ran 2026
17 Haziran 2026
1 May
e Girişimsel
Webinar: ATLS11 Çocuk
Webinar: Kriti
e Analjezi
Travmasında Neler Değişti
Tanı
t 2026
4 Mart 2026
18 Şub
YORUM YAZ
+++
» **Task brief**
Please write out the entries above in full, exactly as they read.

» **Solved problem**
ran 2026
17 Haziran 2026
1 May
e Girişimsel
Webinar: ATLS11 Çocuk
Webinar: Kriti
e Analjezi
Travmasında Neler Değişti
Tanı
t 2026
4 Mart 2026
18 Şub
YORUM YAZ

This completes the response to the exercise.